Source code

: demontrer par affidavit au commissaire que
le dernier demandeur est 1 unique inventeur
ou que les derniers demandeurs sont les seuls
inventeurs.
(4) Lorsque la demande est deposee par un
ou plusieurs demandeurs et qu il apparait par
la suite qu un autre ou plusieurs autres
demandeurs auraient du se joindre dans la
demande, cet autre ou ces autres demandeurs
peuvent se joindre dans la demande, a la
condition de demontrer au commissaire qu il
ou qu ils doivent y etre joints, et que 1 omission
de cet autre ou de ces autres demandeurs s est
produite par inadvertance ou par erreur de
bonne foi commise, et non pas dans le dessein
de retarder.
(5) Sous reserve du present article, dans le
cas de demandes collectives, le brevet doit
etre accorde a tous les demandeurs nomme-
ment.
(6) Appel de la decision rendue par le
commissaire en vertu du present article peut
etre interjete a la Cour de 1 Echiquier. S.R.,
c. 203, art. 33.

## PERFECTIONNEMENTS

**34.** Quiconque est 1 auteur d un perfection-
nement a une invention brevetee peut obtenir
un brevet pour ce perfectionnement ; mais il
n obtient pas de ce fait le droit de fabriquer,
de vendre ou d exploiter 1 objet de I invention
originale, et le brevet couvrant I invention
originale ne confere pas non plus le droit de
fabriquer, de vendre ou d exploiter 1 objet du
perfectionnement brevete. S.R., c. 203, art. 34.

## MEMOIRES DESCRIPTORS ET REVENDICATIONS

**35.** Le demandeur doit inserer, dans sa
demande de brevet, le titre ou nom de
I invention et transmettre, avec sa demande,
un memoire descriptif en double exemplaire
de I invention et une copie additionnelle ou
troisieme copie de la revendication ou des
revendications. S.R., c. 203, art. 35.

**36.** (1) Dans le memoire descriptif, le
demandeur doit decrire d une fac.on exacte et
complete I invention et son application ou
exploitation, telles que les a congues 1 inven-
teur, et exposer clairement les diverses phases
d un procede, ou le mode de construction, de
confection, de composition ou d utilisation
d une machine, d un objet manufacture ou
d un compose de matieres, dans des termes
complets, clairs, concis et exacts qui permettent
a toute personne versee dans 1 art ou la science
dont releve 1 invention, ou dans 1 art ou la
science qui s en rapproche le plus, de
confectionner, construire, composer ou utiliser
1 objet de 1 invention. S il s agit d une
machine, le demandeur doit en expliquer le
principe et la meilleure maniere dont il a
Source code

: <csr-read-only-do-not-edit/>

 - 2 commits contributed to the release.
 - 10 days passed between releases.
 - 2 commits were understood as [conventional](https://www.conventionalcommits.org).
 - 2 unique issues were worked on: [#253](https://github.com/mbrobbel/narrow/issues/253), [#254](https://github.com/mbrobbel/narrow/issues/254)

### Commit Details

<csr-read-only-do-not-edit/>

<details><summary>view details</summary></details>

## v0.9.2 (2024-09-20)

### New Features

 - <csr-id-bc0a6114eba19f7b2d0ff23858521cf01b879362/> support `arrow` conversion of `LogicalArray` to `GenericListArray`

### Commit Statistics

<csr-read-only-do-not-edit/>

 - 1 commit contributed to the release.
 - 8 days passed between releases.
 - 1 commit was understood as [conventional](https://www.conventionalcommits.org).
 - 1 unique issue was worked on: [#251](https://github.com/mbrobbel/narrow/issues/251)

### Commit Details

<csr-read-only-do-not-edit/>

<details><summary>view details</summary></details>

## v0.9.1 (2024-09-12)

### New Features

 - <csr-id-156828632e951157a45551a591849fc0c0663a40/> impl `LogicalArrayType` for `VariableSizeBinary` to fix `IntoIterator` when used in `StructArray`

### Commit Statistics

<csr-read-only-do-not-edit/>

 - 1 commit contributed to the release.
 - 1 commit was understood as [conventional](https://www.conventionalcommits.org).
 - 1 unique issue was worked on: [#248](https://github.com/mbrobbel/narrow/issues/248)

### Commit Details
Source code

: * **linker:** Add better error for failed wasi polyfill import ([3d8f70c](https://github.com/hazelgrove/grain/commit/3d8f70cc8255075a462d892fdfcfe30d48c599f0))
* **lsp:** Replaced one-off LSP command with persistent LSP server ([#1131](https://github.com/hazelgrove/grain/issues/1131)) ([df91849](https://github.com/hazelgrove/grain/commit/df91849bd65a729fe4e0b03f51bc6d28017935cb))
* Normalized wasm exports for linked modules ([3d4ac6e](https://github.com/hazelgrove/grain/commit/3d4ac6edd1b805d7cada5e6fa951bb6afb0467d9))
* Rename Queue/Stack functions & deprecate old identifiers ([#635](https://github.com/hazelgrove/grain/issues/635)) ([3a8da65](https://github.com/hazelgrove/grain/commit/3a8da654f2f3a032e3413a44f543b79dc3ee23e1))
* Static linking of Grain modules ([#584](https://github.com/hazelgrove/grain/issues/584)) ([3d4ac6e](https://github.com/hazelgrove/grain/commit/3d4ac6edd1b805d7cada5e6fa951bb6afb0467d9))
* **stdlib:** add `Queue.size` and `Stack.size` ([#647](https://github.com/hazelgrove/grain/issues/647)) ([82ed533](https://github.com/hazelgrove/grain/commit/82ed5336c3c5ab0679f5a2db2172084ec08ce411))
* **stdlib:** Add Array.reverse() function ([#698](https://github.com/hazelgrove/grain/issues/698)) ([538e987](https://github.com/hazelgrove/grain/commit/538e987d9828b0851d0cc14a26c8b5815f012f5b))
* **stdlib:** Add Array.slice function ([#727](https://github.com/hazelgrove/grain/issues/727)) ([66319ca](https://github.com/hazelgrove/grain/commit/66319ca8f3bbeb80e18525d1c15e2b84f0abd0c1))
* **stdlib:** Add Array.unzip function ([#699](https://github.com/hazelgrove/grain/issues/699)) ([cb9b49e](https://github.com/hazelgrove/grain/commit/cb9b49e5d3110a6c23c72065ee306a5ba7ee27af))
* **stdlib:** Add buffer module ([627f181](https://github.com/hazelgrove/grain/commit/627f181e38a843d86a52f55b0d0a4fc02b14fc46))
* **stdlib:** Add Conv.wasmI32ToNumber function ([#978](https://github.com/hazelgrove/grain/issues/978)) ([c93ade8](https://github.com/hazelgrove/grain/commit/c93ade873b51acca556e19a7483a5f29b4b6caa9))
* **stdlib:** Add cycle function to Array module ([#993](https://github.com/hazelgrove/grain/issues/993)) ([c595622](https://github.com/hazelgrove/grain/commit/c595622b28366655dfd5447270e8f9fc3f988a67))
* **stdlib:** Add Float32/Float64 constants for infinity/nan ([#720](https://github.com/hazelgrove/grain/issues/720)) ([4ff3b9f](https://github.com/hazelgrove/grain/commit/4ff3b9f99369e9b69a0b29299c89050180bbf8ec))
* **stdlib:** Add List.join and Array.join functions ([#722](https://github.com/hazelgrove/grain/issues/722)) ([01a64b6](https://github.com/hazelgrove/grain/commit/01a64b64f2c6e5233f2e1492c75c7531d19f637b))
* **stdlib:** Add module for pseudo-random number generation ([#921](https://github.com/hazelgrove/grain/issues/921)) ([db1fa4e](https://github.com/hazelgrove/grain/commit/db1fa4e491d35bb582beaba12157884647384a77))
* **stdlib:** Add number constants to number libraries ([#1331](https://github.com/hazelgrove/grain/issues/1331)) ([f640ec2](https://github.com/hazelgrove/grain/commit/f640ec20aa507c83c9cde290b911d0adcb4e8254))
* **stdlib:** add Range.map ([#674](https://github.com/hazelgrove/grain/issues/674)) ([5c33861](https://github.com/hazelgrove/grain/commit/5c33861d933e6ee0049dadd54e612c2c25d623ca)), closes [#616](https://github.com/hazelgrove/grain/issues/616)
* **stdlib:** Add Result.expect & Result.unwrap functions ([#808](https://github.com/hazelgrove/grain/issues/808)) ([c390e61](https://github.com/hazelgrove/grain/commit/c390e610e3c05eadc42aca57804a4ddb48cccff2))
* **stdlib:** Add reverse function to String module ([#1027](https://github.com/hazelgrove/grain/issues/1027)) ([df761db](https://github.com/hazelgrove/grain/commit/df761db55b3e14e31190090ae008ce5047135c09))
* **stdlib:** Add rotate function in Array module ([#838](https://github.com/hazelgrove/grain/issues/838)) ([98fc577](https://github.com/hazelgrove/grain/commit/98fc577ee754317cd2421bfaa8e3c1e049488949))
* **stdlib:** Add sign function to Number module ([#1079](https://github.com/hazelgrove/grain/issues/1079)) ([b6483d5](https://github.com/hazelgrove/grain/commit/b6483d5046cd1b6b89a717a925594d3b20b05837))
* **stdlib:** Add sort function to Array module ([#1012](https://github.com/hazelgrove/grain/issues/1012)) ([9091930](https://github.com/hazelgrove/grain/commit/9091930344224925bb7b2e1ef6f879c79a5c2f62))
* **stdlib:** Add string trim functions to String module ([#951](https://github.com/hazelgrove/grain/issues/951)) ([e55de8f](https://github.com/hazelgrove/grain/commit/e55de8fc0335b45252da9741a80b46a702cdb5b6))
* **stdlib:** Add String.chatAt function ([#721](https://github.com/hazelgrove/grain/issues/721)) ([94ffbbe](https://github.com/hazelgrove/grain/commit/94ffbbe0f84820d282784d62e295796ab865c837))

● What you will do: Within the material above, transcribe exactly the lines that run from the line holding "confection, de composition ou d utilisation" through the line holding "- <csr-id-156828632e951157a45551a591849fc0c0663a40/> impl".

● Response below:
confection, de composition ou d utilisation
d une machine, d un objet manufacture ou
d un compose de matieres, dans des termes
complets, clairs, concis et exacts qui permettent
a toute personne versee dans 1 art ou la science
dont releve 1 invention, ou dans 1 art ou la
science qui s en rapproche le plus, de
confectionner, construire, composer ou utiliser
1 objet de 1 invention. S il s agit d une
machine, le demandeur doit en expliquer le
principe et la meilleure maniere dont il a
Source code

: <csr-read-only-do-not-edit/>

 - 2 commits contributed to the release.
 - 10 days passed between releases.
 - 2 commits were understood as [conventional](https://www.conventionalcommits.org).
 - 2 unique issues were worked on: [#253](https://github.com/mbrobbel/narrow/issues/253), [#254](https://github.com/mbrobbel/narrow/issues/254)

### Commit Details

<csr-read-only-do-not-edit/>

<details><summary>view details</summary></details>

## v0.9.2 (2024-09-20)

### New Features

 - <csr-id-bc0a6114eba19f7b2d0ff23858521cf01b879362/> support `arrow` conversion of `LogicalArray` to `GenericListArray`

### Commit Statistics

<csr-read-only-do-not-edit/>

 - 1 commit contributed to the release.
 - 8 days passed between releases.
 - 1 commit was understood as [conventional](https://www.conventionalcommits.org).
 - 1 unique issue was worked on: [#251](https://github.com/mbrobbel/narrow/issues/251)

### Commit Details

<csr-read-only-do-not-edit/>

<details><summary>view details</summary></details>

## v0.9.1 (2024-09-12)

### New Features

 - <csr-id-156828632e951157a45551a591849fc0c0663a40/> impl `LogicalArrayType` for `VariableSizeBinary` to fix `IntoIterator` when used in `StructArray`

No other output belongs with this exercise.